The following document provides interim guidance on dealing with FMD alerts that appear in pharmacy FMD systems. It is the second version of the guidance, which contains updated FMD alert wording which will start to appear in FMD systems from Sunday 17th March 2019:
The flowchart below looks at the handling of alert messages and is intended to inform wider discussions on implementing FMD, including amending SOPs.
It links with other guidance on the assessment of suspect packs once an alert has been raised and professional guidance on ethical decision making related to FMD.
NOTE: The above chart is a working document and will be updated in light of feedback and experience. It represents current thinking on these issues at this point. Comments and feedback are encouraged.
“Right and wrong” scanning guidance
The below presentation is intended for FMD early adopters, to help train pharmacy teams to recognise the types of packs that will need scanning for verification and decommissioning, and the features they need to look out for, as well as the types of pack that will not need authentication.

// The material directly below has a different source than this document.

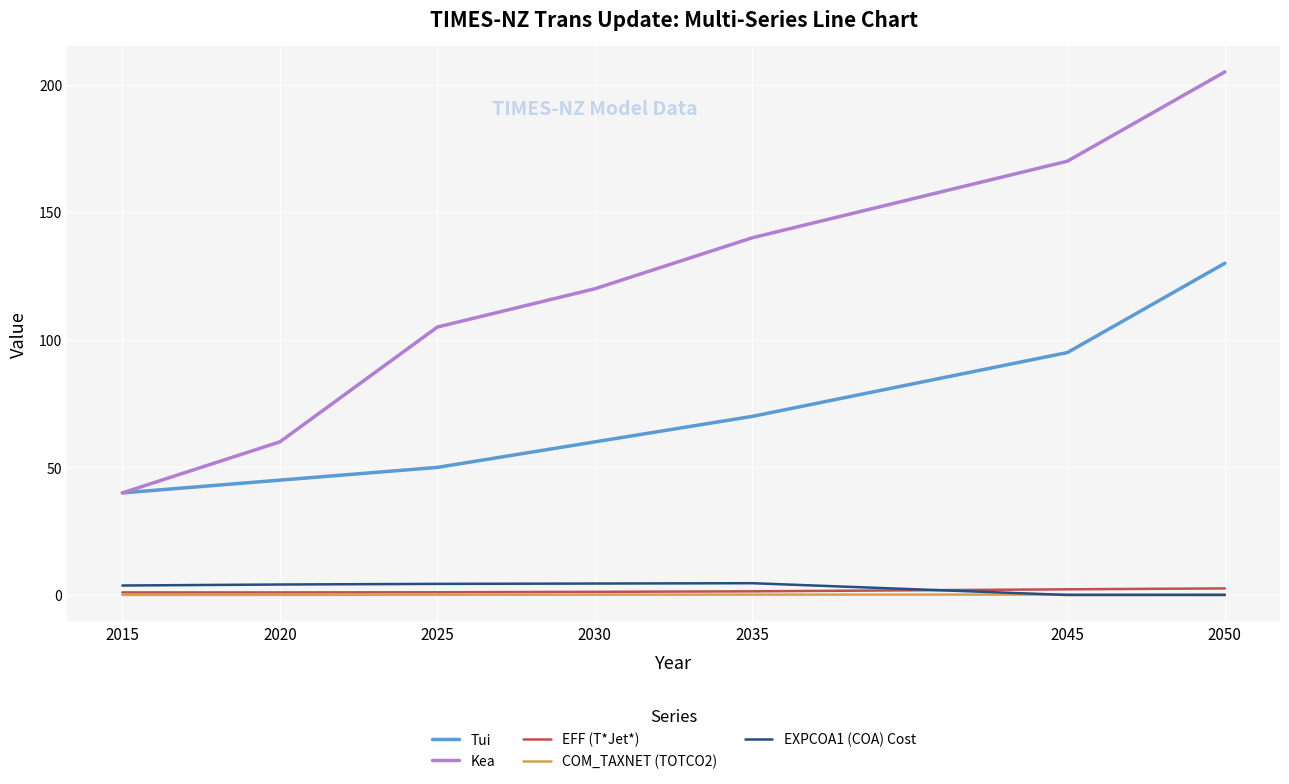

At how many categories does at least one series exceed 148?

2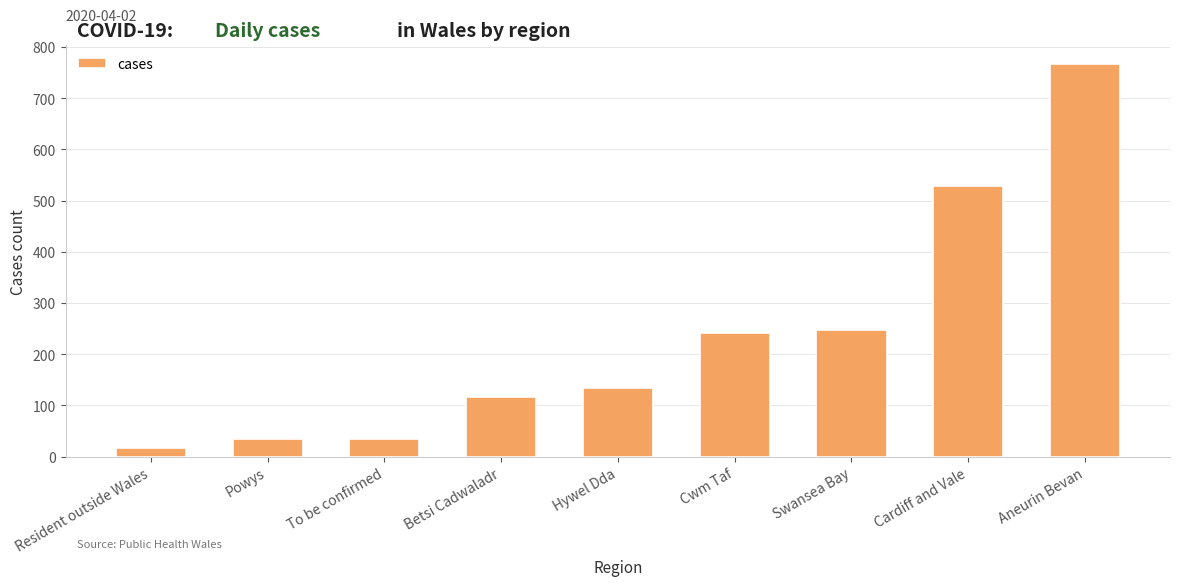

What is the label of the 9th bar from the right?

Resident outside Wales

Packs that do not need authentication include the vast majority of existing stock that does not carry the necessary safety features (both a 2D data matrix barcode and an anti-tampering device) – this stock can continue to be dispensed as normal. Products that are out-of-scope for FMD are also highlighted in the presentation; these include non-prescription medicines, medical devices and specialist food supplements.
The guidance will be updated with new examples of the “right” and “wrong” types as the early adopter programme is extended.